§ Items from a data source:
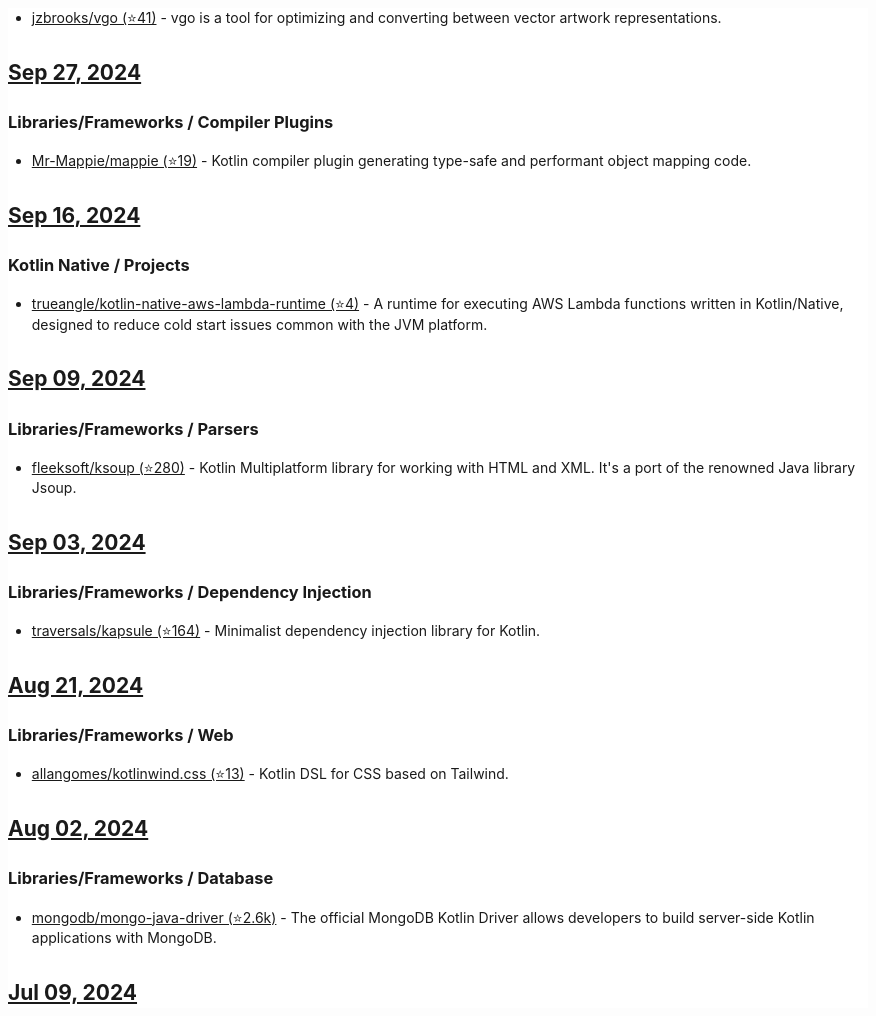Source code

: *   [jzbrooks/vgo (⭐41)](https://github.com/jzbrooks/vgo) - vgo is a tool for optimizing and converting between vector artwork representations.

## [Sep 27, 2024](/content/2024/09/27/README.md)

### Libraries/Frameworks / Compiler Plugins

*   [Mr-Mappie/mappie (⭐19)](https://github.com/Mr-Mappie/mappie) - Kotlin compiler plugin generating type-safe and performant object mapping code.

## [Sep 16, 2024](/content/2024/09/16/README.md)

### Kotlin Native / Projects

*   [trueangle/kotlin-native-aws-lambda-runtime (⭐4)](https://github.com/trueangle/kotlin-native-aws-lambda-runtime) - A runtime for executing AWS Lambda functions written in Kotlin/Native, designed to reduce cold start issues common with the JVM platform.

## [Sep 09, 2024](/content/2024/09/09/README.md)

### Libraries/Frameworks / Parsers

*   [fleeksoft/ksoup (⭐280)](https://github.com/fleeksoft/ksoup) - Kotlin Multiplatform library for working with HTML and XML. It's a port of the renowned Java library Jsoup.

## [Sep 03, 2024](/content/2024/09/03/README.md)

### Libraries/Frameworks / Dependency Injection

*   [traversals/kapsule (⭐164)](https://github.com/traversals/kapsule) - Minimalist dependency injection library for Kotlin.

## [Aug 21, 2024](/content/2024/08/21/README.md)

### Libraries/Frameworks / Web

*   [allangomes/kotlinwind.css (⭐13)](https://github.com/allangomes/kotlinwind.css) - Kotlin DSL for CSS based on Tailwind.

## [Aug 02, 2024](/content/2024/08/02/README.md)

### Libraries/Frameworks / Database

*   [mongodb/mongo-java-driver (⭐2.6k)](https://github.com/mongodb/mongo-java-driver) - The official MongoDB Kotlin Driver allows developers to build server-side Kotlin applications with MongoDB.

## [Jul 09, 2024](/content/2024/07/09/README.md)
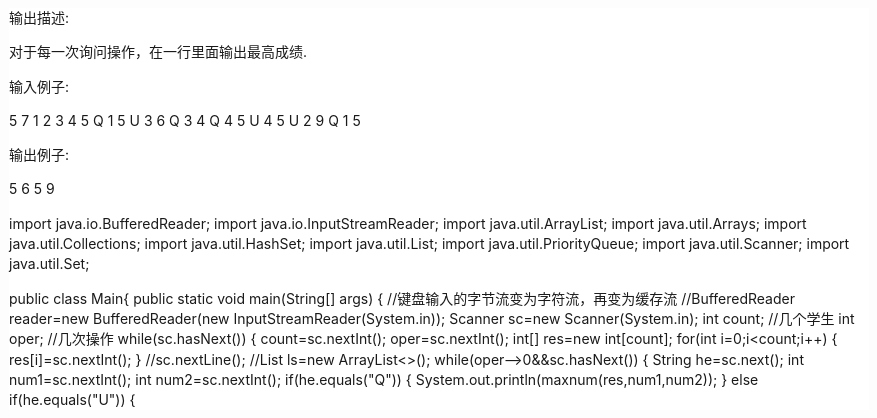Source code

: 
输出描述:

对于每一次询问操作，在一行里面输出最高成绩.


输入例子:

5 7
1 2 3 4 5
Q 1 5
U 3 6
Q 3 4
Q 4 5
U 4 5
U 2 9
Q 1 5


输出例子:

5
6
5
9


import java.io.BufferedReader;
import java.io.InputStreamReader;
import java.util.ArrayList;
import java.util.Arrays;
import java.util.Collections;
import java.util.HashSet;
import java.util.List;
import java.util.PriorityQueue;
import java.util.Scanner;
import java.util.Set;

public class Main{
    public static void main(String[] args)
    {
        //键盘输入的字节流变为字符流，再变为缓存流
        //BufferedReader reader=new BufferedReader(new InputStreamReader(System.in));
        Scanner sc=new Scanner(System.in);
         int count; //几个学生
         int oper; //几次操作
         while(sc.hasNext())
         {
             count=sc.nextInt();
             oper=sc.nextInt();
         int[] res=new int[count];
         for(int i=0;i<count;i++)
         {
             res[i]=sc.nextInt();
         }
         //sc.nextLine();
         //List<Integer> ls=new ArrayList<>();
         while(oper-->0&&sc.hasNext())
         {
             String he=sc.next();
             int num1=sc.nextInt();
             int num2=sc.nextInt();
             if(he.equals("Q"))
             {
                 System.out.println(maxnum(res,num1,num2));
             }
             else if(he.equals("U"))
             {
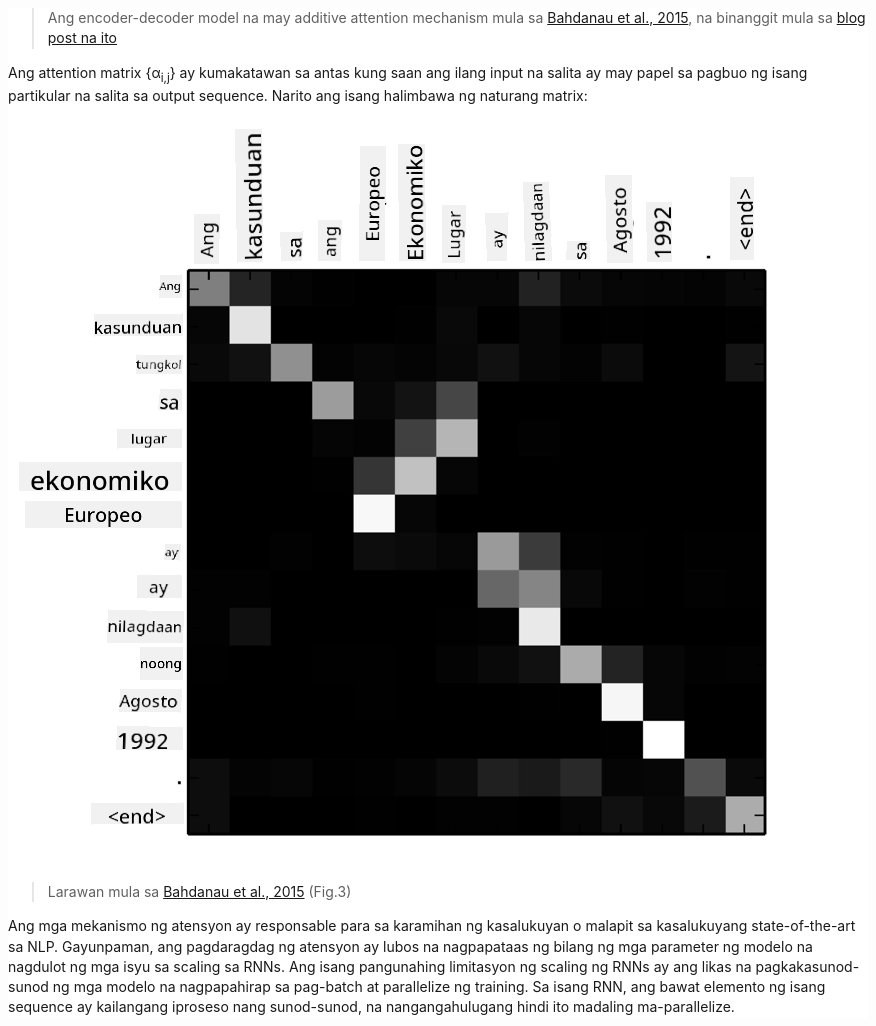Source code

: > Ang encoder-decoder model na may additive attention mechanism mula sa [Bahdanau et al., 2015](https://arxiv.org/pdf/1409.0473.pdf), na binanggit mula sa [blog post na ito](https://lilianweng.github.io/lil-log/2018/06/24/attention-attention.html)

Ang attention matrix {α<sub>i,j</sub>} ay kumakatawan sa antas kung saan ang ilang input na salita ay may papel sa pagbuo ng isang partikular na salita sa output sequence. Narito ang isang halimbawa ng naturang matrix:

![Larawan na nagpapakita ng sample alignment na natagpuan ng RNNsearch-50, kinuha mula sa Bahdanau - arviz.org](../../../../../translated_images/bahdanau-fig3.09ba2d37f202a6af11de6c82d2d197830ba5f4528d9ea430eb65fd3a75065973.tl.png)

> Larawan mula sa [Bahdanau et al., 2015](https://arxiv.org/pdf/1409.0473.pdf) (Fig.3)

Ang mga mekanismo ng atensyon ay responsable para sa karamihan ng kasalukuyan o malapit sa kasalukuyang state-of-the-art sa NLP. Gayunpaman, ang pagdaragdag ng atensyon ay lubos na nagpapataas ng bilang ng mga parameter ng modelo na nagdulot ng mga isyu sa scaling sa RNNs. Ang isang pangunahing limitasyon ng scaling ng RNNs ay ang likas na pagkakasunod-sunod ng mga modelo na nagpapahirap sa pag-batch at parallelize ng training. Sa isang RNN, ang bawat elemento ng isang sequence ay kailangang iproseso nang sunod-sunod, na nangangahulugang hindi ito madaling ma-parallelize.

§ Task goal:
Go through the records and report each line that contains "count".

§ Task response:
         int count; //几个学生
             count=sc.nextInt();
         int[] res=new int[count];
         for(int i=0;i<count;i++)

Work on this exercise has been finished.